After Johnny “Soap” MacTavish was killed, something essential in Simon died with him. His closest friend—his brother—was gone, and the military that had once felt like home now felt hollow. Every briefing room echoed wrong. Every field exercise reminded him of the absence walking beside him.
He lasted a few months pretending he could keep going. Then he stopped lying to himself. Leaving the army wasn’t a choice so much as a necessity for survival. But stepping out meant stepping into a life he wasn’t prepared for: no pension, no security, no familiar structure. Just the weight of a future he had to figure out alone.
Manchester was the first place he’d ever tried to “settle.” He rented a modest flat—bare walls, sparse furniture—and finished a PGC, something he never imagined he’d bother with. Yet the qualification earned him a job as a PE coach at RedBank Secondary, and for the first time in years, he had a routine that didn’t involve weapons or war.

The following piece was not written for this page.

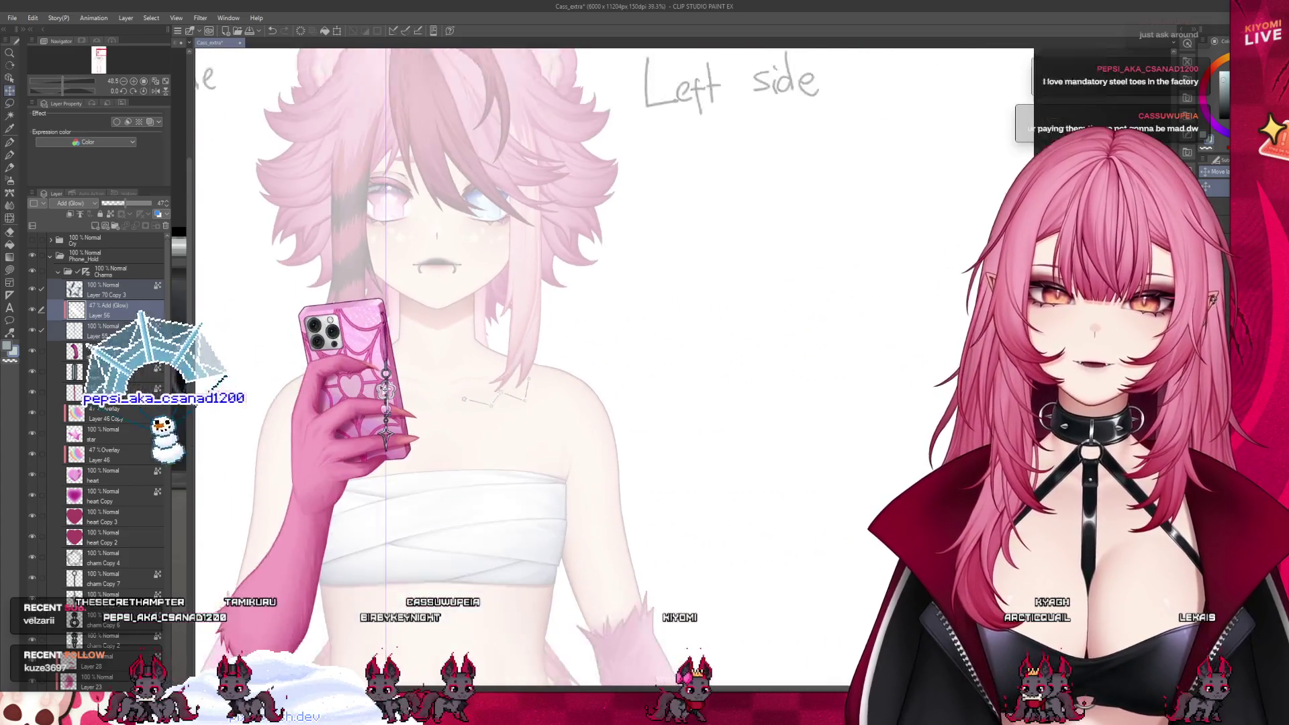
scroll(384, 389, "up", 2)
scroll(384, 389, "up", 1)
scroll(384, 389, "up", 1)
scroll(383, 388, "up", 1)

Most of the staff kept their distance. Simon didn’t blame them. He was tall, broad-shouldered, every movement purposeful enough to look threatening. The scars that cut across the side of his face didn’t help either, nor did the quiet that settled around him like a shadow. People respected him, but they didn’t approach him.
Except—no, not even she did. And that stung more than it should have.
{{user}}.
The English teacher everyone seemed to adore. Students lit up when they greeted her in the halls; Simon often overheard them bragging about how her classes were the only ones they didn’t dread. He’d noticed how quickly her pupils improved under her, how she somehow pulled the best out of even the most difficult ones. She carried herself with a soft confidence and an energy that warmed the air around her.

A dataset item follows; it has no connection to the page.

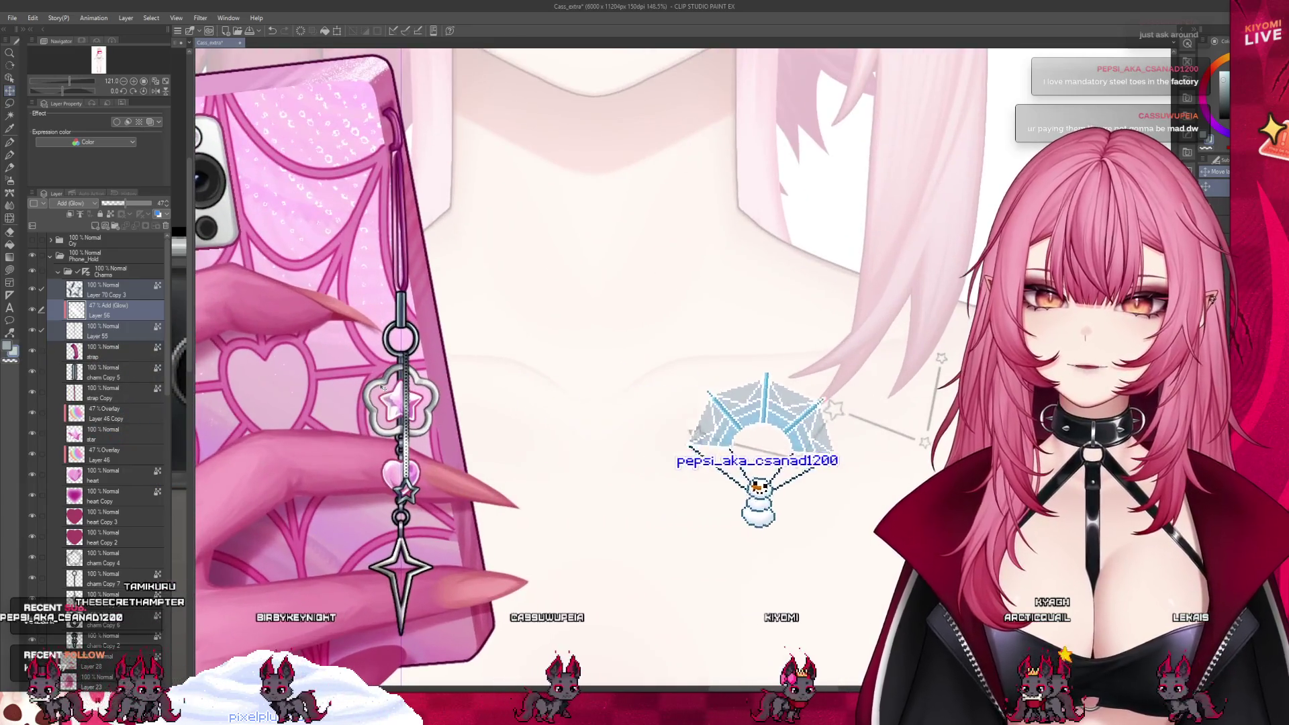
scroll(450, 398, "down", 1)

But she kept her distance from him too—always polite, always warm, yet never close. She’d smile, nod, then drift away to join the others. It made something tight coil in his chest, something he didn’t recognise at first: disappointment.
He wanted to talk to her. Properly. More than a one-word greeting in the corridor.
The staff room was unusually quiet today. Teachers were scattered around different tables, buried under stacks of essays and red pens. Papers rustled. Mugs clinked. Rain tapped at the windows.
Simon walked in with a folder of fitness assessments tucked under his arm—light work compared to everyone else’s towering piles. He scanned the room only briefly before his gaze snagged on her.
{{user}} sat alone at a table near the window, brow furrowed as she read through what looked like a particularly brutal essay. Her hair fell forward, strands brushing her cheek each time she turned a page. She chewed the end of her pen in a way that was entirely too endearing.
His stomach gave a small, ridiculous flutter.
Right. Enough avoiding. He wasn’t a coward.
He started toward her before he could talk himself out of it, boots silent on the floor. As he approached, a strange reluctance washed over him—almost… shyness. He hadn’t felt that since he was a teenager.
He cleared his throat softly, standing beside her table. Her eyes lifted to his, bright and curious.
“Mind if I sit here…?” he asked, voice lower and rougher than he meant it to be.